Work item
Look at every line below and count those containing "explicitly". Answer with the number only.

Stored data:
***

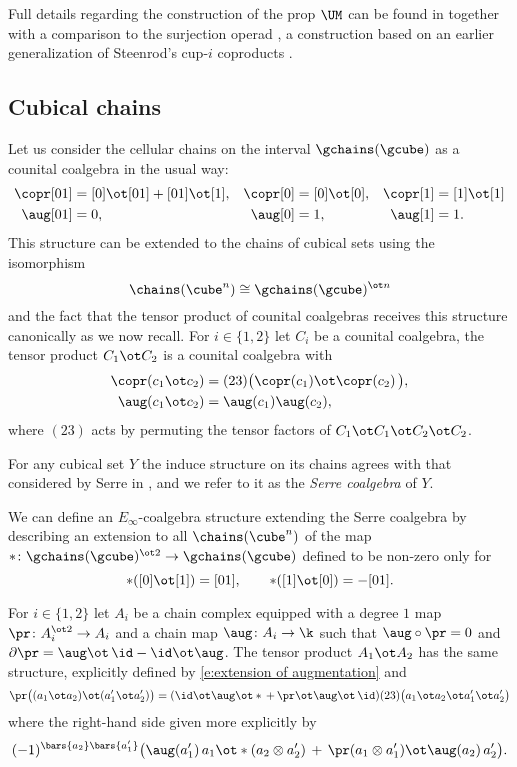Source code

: Full details regarding the construction of the prop $\UM$ can be found in \cite{medina2020prop1} together with a comparison to the surjection operad \cite{mcclure2003multivariable, berger2004combinatorial}, a construction based on an earlier generalization of Steenrod's cup-$i$ coproducts \cite[\S4.5]{benson1998representations}.

\subsection{Cubical chains}

Let us consider the cellular chains on the interval $\gchains(\gcube)$ as a counital coalgebra in the usual way:
\begin{align*}
\copr[01] &= [0] \ot [01] + [01] \ot [1], &
\copr[0]  &= [0] \ot [0], &
\copr[1]  &= [1] \ot [1] \\
\aug[01] &= 0, &
\aug[0]  &= 1, &
\aug [1]  &= 1.
\end{align*}
This structure can be extended to the chains of cubical sets using the isomorphism
\[
\chains(\cube^n) \cong \gchains(\gcube)^{\ot n}
\]
and the fact that the tensor product of counital coalgebras receives this structure canonically as we now recall.
For $i \in \{1,2\}$ let $C_i$ be a counital coalgebra, the tensor product $C_1 \ot C_2$ is a counital coalgebra with
\begin{align} \label{e:extension of coproduct}
\copr(c_1 \ot c_2) &= (23) \big( \copr(c_1) \ot \copr(c_2) \, \big), \\
\label{e:extension of augmentation}
\aug(c_1 \ot c_2) &= \aug(c_1) \aug(c_2),
\end{align}
where $(23)$ acts by permuting the tensor factors of $C_1 \ot C_1 \ot C_2 \ot C_2$.

For any cubical set $Y$ the induce structure on its chains agrees with that considered by Serre in \cite{serre1951homologie}, and we refer to it as the \textit{Serre coalgebra} of $Y$.

We can define an $E_\infty$-coalgebra structure extending the Serre coalgebra by describing an extension to all $\chains(\cube^n)$ of the map $\ast \colon \gchains(\gcube)^{\ot 2} \to \gchains(\gcube)$ defined to be non-zero only for
\[
\ast([0] \ot [1]) = [01], \qquad
\ast([1] \ot [0]) = - [01].
\]

For $i \in \{1,2\}$ let $A_i$ be a chain complex equipped with a degree $1$ map $\pr \colon A_i^{\ot 2} \to A_i$ and a chain map $\aug \colon A_i \to \k$ such that $\aug \circ \pr = 0$ and $\partial \pr = \aug \ot \, \id - \id \ot \aug$.
The tensor product $A_1 \ot A_2$ has the same structure, explicitly defined by \eqref{e:extension of augmentation} and
\begin{equation} \label{e:extension of product}
\pr \big( (a_1 \ot a_2) \ot (a_1^\prime \ot a_2^\prime)\big) =
(\id \ot \aug \ot \ast \, + \, \pr \ot \aug \ot \, \id)(23)
\big( a_1 \ot a_2 \ot a_1^\prime \ot a_2^\prime \big)
\end{equation}
where the right-hand side given more explicitly by
\[
(-1)^{\bars{a_2} \bars{a_1^\prime}} \big( \aug(a_1^\prime) \, a_1 \ot \ast (a_2 \otimes a_2^\prime)  \, + \, \pr(a_1 \otimes a_1^\prime) \ot \aug(a_2) \, a_2^\prime \big).
\]

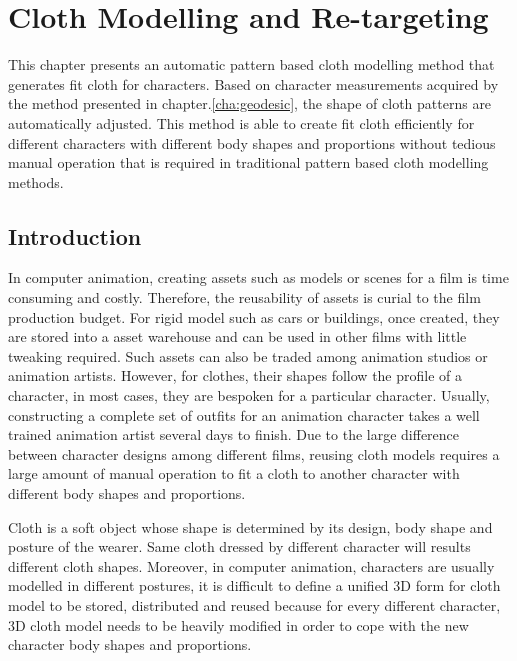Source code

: 
\ifx\isEmbedded\undefined

\graphicspath{{../images/}}

\fi




\chapter{Cloth Modelling and Re-targeting }
\label{cha:cloth_retargeting}

This chapter presents an automatic pattern based cloth modelling method that generates fit cloth for characters. Based on character measurements acquired by the method presented in chapter.\ref{cha:geodesic}, the shape of cloth patterns are automatically adjusted. This method is able to create fit cloth efficiently for different characters with different body shapes and proportions without tedious manual operation that is required in traditional pattern based cloth modelling methods. 


\section{Introduction}

In computer animation, creating assets such as models or scenes for a film is time consuming and costly. Therefore, the reusability of assets is curial to the film production budget. For rigid model such as cars or buildings, once created, they are stored into a asset warehouse and can be used in other films with little tweaking required. Such assets can also be traded among animation studios or animation artists. However, for clothes, their shapes follow the profile of a character, in most cases, they are bespoken for a particular character. Usually, constructing a complete set of outfits for an animation character takes a well trained animation artist several days to finish. Due to the large difference between character designs among different films, reusing cloth models requires a large amount of manual operation to fit a cloth to another character with different body shapes and proportions.

Cloth is a soft object whose shape is determined by its design, body shape and posture of the wearer. Same cloth dressed by different character will results different cloth shapes. Moreover, in computer animation, characters are usually modelled in different postures, it is difficult to define a unified 3D form for cloth model to be stored, distributed and reused because for every different character, 3D cloth model needs to be heavily modified in order to cope with the new  character body shapes and proportions.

***

Answer box
2